Evidence-Based Practice and Health Policy
Mascaro, M., & Trojian, T.H. (2013). Blunt cardiac contusions. Clinics in Sports Medicine, 32(2), 267–271.
- Children and adolescents who participate in contact sports are at increased risk for sustaining cardiac contusions and may be more susceptible to injury because of the elasticity and compressibility of their chest walls.
- There is currently no gold standard measure for determining the presence of cardiac contusion, nor are there guidelines for returning to play after a potential injury.
- Recommendations for reducing cardiac contusions and subsequent complications among adolescents in sports include prevention with the use of softer balls and chest wall protectors, identification of potential injuries through focused viewing from the sidelines, comprehensive assessment if an injury is suspected (even in the absence of fractures, ecchymosis, or chest pain), and immediate defibrillation and CPR if a blunt chest injury followed by a sudden collapse and loss of consciousness is witnessed.

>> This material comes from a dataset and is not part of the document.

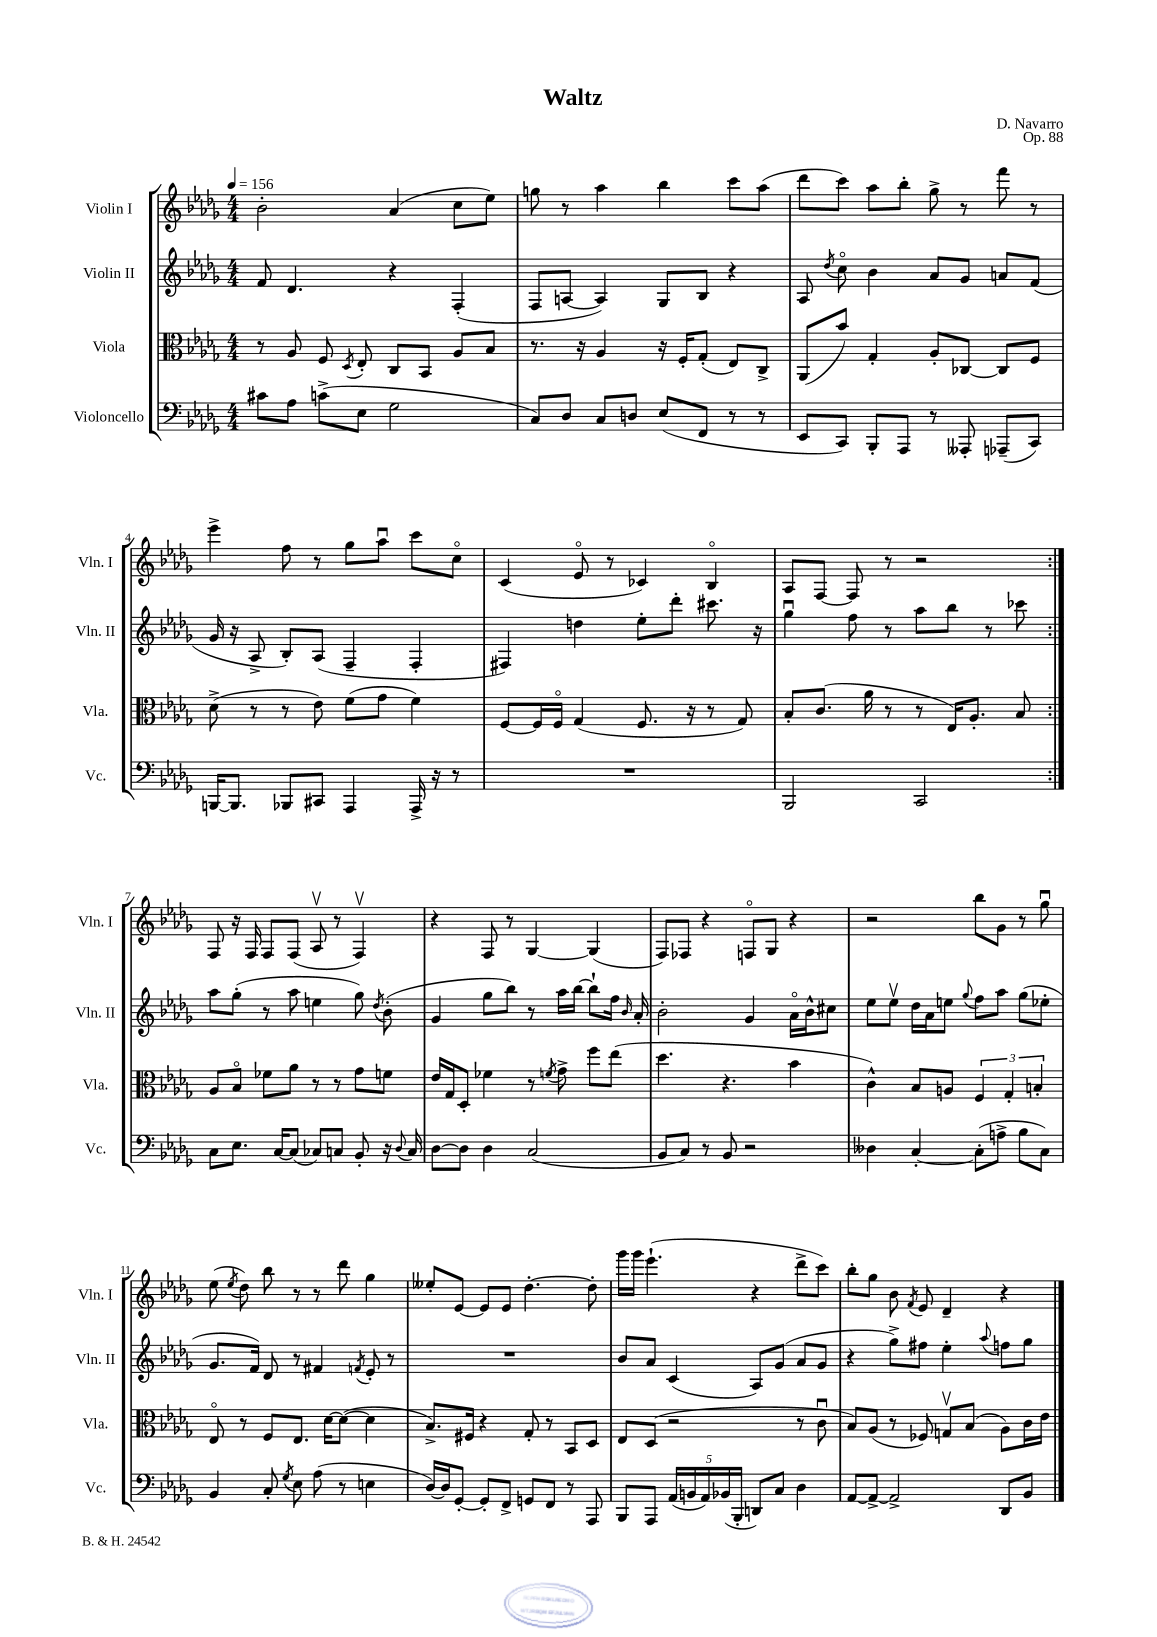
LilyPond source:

- Detailed observations and assessments of physical findings related to traumatic injury: Skin integrity, swelling, fractures, alignment, mental status
- Detailed assessment findings of respiratory and cardiac systems: Heart and lung sounds, vital signs, signs of complications, cardiac rhythm
Discharge and home healthcare guidelines
The patient may be sent home on oral analgesics and other medications to manage complications. Be sure the patient understands all medications, including the dosage, route, action, and adverse effects. Educate the patient about the symptoms of potential complications associated with cardiac contusions and instruct him or her to call the physician or go to the emergency department immediately if any of the associated symptoms occur.